One can find such info in text file /usr/ports/UPDATING

or even

`make -C /usr/ports/ search name="libEGL"`

and you will get the confirmation

So first remove the old package with `pkg delete -f libEGL`

and install mesa-libs `make -C /usr/ports/graphics/mesa-libs reinstall clean`

Check if there is no other missing dependencies with

`pkg check -d`
Either this command will show some missing dependencies, either when a given dependency is hardly updated,  sometimes it is necessary to relink ports which depends on this dependency showing a broken link through this command.

Some administrators will say that one should always rebuild such port on a dependency update, but they can do that, they have powerful server. They can automate the process and make run that at delayed date.

A simple desktop user generally use ports-mgmt/portupgrade or ports-mgmt/portmaster, and it is sufficient in most of case.

There are possibly other merged ports in mesa-libs, I can't remember, but process is the same.

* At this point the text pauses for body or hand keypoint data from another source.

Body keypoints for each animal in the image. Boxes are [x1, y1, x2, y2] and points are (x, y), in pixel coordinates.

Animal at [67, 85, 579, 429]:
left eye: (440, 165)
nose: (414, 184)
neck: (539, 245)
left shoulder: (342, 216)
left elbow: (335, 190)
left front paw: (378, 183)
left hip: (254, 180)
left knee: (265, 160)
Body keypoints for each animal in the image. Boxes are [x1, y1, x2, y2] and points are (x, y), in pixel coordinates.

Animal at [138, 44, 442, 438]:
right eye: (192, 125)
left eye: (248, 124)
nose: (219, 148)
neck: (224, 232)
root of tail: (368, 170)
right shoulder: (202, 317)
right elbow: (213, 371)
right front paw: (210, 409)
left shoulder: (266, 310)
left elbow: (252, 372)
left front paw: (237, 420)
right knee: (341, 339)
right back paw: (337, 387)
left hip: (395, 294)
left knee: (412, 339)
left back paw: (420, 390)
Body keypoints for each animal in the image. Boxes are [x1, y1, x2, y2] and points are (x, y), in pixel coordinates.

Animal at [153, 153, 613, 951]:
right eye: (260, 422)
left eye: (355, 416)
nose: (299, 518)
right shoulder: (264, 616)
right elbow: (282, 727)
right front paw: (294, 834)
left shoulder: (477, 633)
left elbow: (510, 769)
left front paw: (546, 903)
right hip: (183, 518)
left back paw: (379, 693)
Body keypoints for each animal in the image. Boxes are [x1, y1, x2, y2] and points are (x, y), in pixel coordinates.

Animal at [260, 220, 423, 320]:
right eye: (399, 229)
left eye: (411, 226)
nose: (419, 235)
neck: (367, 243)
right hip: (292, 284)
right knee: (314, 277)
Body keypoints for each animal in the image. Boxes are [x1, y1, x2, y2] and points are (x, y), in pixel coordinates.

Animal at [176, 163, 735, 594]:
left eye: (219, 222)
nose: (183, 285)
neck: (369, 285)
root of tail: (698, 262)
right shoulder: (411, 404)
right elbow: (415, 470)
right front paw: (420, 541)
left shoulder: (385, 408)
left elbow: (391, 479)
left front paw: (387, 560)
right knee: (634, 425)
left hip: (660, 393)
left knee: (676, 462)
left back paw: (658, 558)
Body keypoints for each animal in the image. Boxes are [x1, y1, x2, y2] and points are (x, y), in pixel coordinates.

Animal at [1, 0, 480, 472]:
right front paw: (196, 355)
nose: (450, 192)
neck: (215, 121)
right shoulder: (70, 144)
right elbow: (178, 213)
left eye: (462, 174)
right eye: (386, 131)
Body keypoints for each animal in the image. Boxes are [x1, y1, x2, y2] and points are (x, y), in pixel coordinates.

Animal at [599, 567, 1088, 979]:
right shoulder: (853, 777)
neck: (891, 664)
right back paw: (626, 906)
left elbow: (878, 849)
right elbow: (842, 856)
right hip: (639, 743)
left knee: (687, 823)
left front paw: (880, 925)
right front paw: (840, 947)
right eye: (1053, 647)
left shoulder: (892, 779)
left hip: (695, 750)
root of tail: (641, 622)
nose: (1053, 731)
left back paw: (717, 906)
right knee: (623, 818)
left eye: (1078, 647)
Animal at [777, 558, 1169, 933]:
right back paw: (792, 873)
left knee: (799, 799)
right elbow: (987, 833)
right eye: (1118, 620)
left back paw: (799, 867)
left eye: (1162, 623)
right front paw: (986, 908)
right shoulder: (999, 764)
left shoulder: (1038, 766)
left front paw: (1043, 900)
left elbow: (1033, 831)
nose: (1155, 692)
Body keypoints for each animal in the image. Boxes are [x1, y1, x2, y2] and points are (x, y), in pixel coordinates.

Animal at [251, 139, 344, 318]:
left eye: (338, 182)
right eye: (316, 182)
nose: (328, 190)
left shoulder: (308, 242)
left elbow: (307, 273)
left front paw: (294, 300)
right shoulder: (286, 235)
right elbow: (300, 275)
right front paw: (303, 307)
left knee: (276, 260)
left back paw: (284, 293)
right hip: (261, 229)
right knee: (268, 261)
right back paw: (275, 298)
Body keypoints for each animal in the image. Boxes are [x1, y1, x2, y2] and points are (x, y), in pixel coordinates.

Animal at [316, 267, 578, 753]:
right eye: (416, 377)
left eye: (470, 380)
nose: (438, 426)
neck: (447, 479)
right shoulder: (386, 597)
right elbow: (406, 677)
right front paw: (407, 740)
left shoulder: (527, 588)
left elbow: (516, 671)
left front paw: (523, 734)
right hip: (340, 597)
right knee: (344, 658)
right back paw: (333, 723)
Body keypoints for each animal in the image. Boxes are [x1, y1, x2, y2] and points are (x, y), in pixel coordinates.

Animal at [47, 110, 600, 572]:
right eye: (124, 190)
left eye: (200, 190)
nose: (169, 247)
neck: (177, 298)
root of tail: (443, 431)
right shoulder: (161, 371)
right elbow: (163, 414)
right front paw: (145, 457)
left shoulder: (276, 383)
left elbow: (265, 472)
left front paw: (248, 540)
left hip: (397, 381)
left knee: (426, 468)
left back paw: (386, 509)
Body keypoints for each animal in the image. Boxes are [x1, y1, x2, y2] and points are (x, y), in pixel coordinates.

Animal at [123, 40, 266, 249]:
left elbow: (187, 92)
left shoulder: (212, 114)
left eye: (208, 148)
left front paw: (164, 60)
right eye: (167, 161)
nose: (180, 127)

It could be wise to update your system port at less.... let's say one time per month, and frankly I think one time per week would be a good measure

and check from time to time the base system : `freebsd-update fetch`.... each week

Security flaws may occur on ports as on base system, FreeBSD is safer than Windows, but under the condition that user complies with some minimum rules of security.

As a comparison, there is on a common Linux Desktop generally one small update per week


----------



## damfreebsd (Oct 2, 2017)

thanks a lot i was able to install nvidia-driver again but when i do startx i get this:
shared object "libpthread-stubs.so.0" not found requiered by libxcb.so.1"


----------



## Wozzeck.Live (Oct 2, 2017)

You can check here dependencies for a given ports

https://www.freebsd.org/cgi/ports.cgi?query=libxcb&stype=all

rebuild libpthread-stubs, and just after libxcb with portupgrade or portmaster, depending on which you use
Or directly going into the ports.


----------